Herpes is a viral infection that comes in two forms: HSV-1 and HSV-2. HSV-1 is commonly associated with cold sores, and HSV-2 with genital sores and blisters, but it is possible to transmit oral herpes to the genitals and vice versa.
Herpes is very contagious and passes easily from one person to another. It is most contagious when a person has blisters, although blisters are not necessary in order for it to be transferred.
Since herpes is a virus, the way to manage symptoms is with antiviral drugs, but a person cannot be cured of the virus.

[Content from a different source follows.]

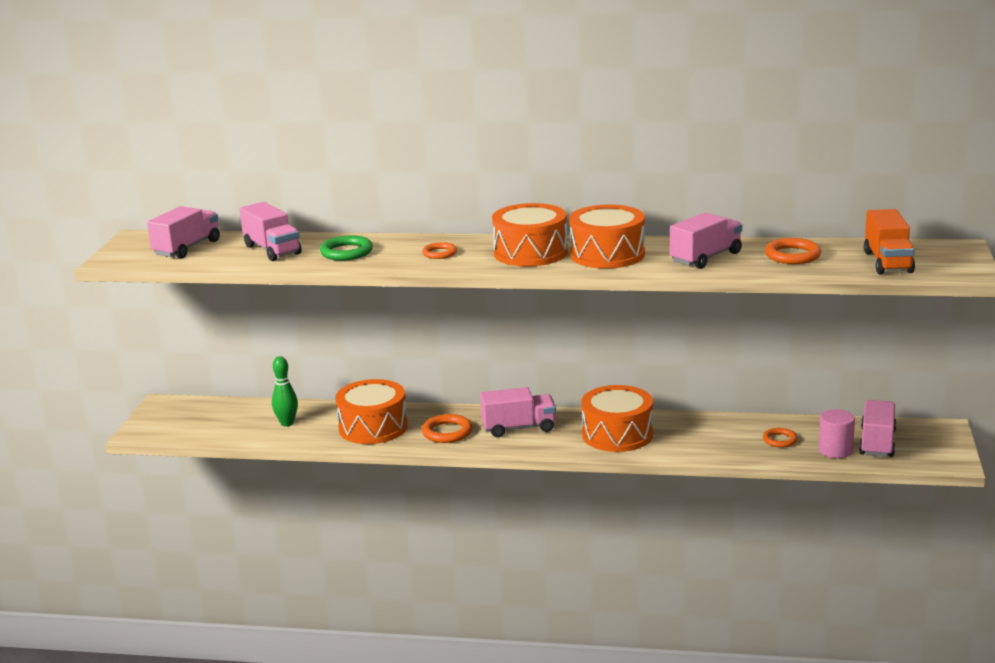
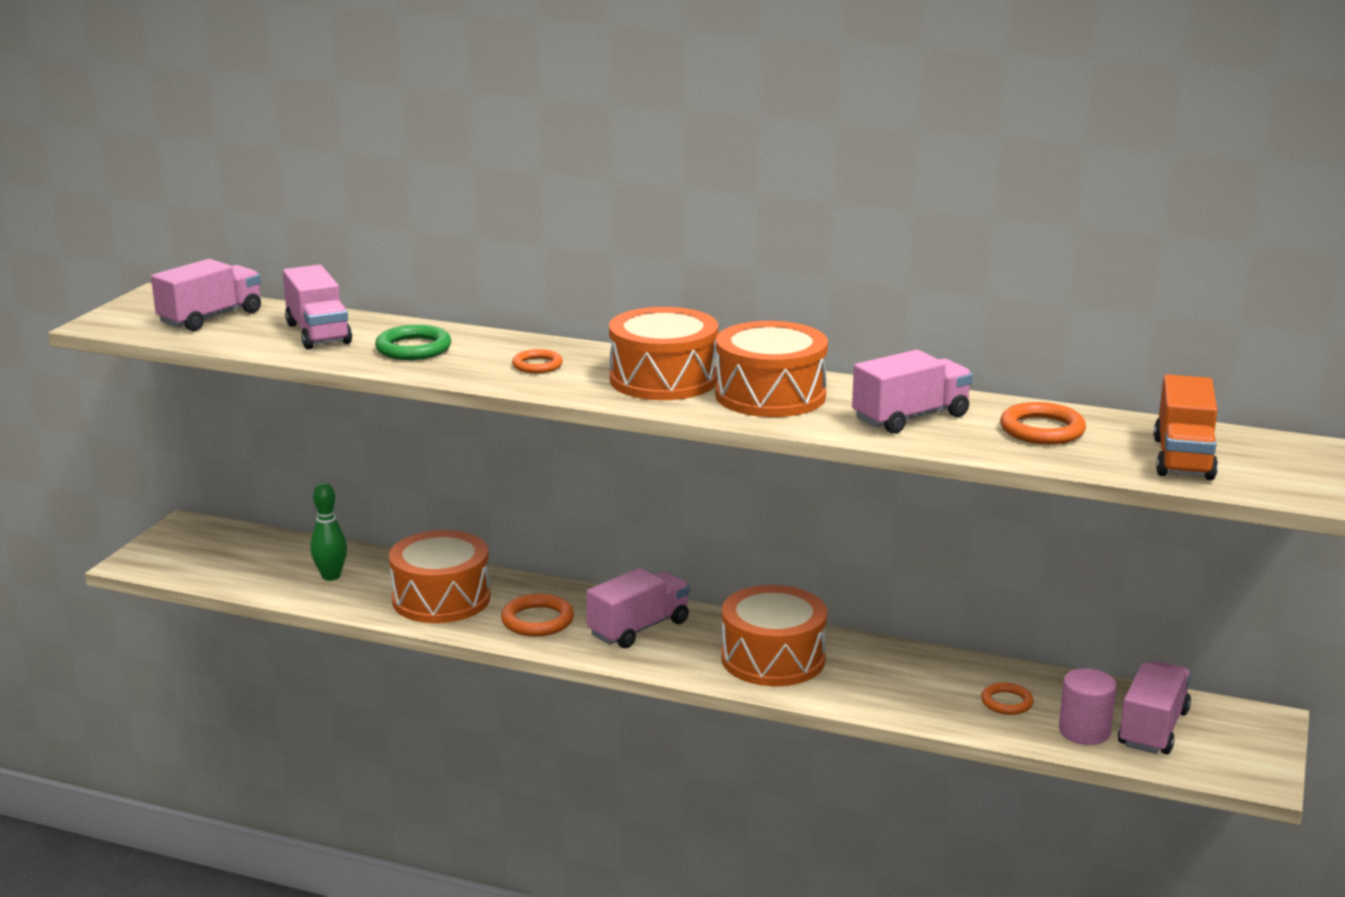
camera: 10 degrees right, 0 degrees up
pink truck [480,387,556,437] -> pink truck turned 45 degrees counterclockwise [586,568,690,648]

HIV is a virus you definitely want to avoid at all costs — it’s the virus that causes AIDS. People can transmit it through bodily fluids including blood, vaginal fluids, semen, and breast milk. You can contract HIV by having sex with or sharing a needle with a person that has it, but not from kissing them.
You can go years being HIV positive without knowing. That’s why it’s important to get tested if you are unsure about the status of your current or previous partners.
The way to treat HIV is with a combination of drugs and antiretroviral therapy. When a person discovers that they are HIV positive, the goal is to reduce the likelihood that the infection will progress to AIDS.
How to Protect Yourself From STDs
You can protect yourself and your partner/s from STDs using the following methods:
- Picking your sexual partners wisely. The fewer sexual partners you have, the lower the risk of contracting an STD. Make sure your new partners are healthy. If they are positive, refrain from having sex until they get treatment.
- Using barrier methods. Using condoms and dental dams can significantly lower your risk of getting an STD. Make sure that you and your partner are on the same page, and that they are willing to use barrier methods as well.
- Stay sober. Drinking alcohol and doing drugs can lead to making bad decisions including having unprotected sex.
- Testing. Screening for STDs after every new sexual partner is important. In a case where you may have contracted an STD, the earlier you catch it, the easier it is to treat.
- Vaccinations. Vaccinations prevent two serious STDs: HPV and Hepatitis B. The HPV vaccine protects against four types of HPV that are linked with ovarian cancer. It is recommended for boys and girls at age 10 or 11. Most newborn babies get the hepatitis B vaccine.
- Avoiding drugs. Certain STDs like HIV and hepatitis can be spread through needle sharing. Avoid doing drugs at all, especially injectable drugs.
Always practice safe sex, especially with new partners or if you have more than one partner. If you have never been tested for STDs, it’s time to talk to your doctor about screening.